After a target builds successfully:

  1. Streaming stdout/stderr is accumulated into in-memory buffers (capped - see below).
  2. Each non-empty stream is written to cas/ as a normal CAS blob.
  3. The blob hashes go into the AC entry’s stdout_blob / stderr_blob fields.

Failed builds don’t write an AC entry at all, so their logs aren’t captured - failure output already streamed live, and there’s nothing to replay against.

On a cache hit (local or remote), the executor reads the blobs from local CAS and emits one target.log event per line. Renderer output on a hit therefore matches a fresh build’s output, modulo the CACHE/BUILD verb. Porcelains that listen on target.log get the replay automatically.

For a remote hit, the log blobs are fetched into local CAS alongside the output blobs, so the next local hit replays without touching the remote again.

Each stream is capped at cache.log_capture_cap_bytes (default 5 MiB). A build that exceeds the cap continues streaming live to the console - only the captured portion stops growing. The on-disk blob ends with [giant: log truncated at capture cap] so a future replay makes the cutoff visible.

ANSI control sequences are preserved (raw bytes go in), so colors replay too.
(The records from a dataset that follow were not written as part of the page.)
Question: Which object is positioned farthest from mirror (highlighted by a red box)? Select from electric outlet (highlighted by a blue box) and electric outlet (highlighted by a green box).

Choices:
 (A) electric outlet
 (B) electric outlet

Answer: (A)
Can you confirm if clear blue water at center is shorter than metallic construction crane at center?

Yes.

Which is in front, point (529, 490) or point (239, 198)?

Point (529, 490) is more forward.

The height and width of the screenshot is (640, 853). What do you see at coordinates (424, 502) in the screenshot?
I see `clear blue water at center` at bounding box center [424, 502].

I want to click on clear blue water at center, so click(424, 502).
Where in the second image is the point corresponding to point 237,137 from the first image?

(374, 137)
Both halves are independently configurable. Set cache.capture_logs: false to skip writing log blobs entirely; set cache.replay_logs: false to keep capturing but stay silent on hits. See config reference for the full shape.

Log blobs participate in normal eviction. When an AC entry is evicted, its referenced stdout_blob/stderr_blob hashes are eligible for collection. A subsequent cache hit on an entry whose log blobs were already evicted just silently skips the replay - the hit itself still succeeds.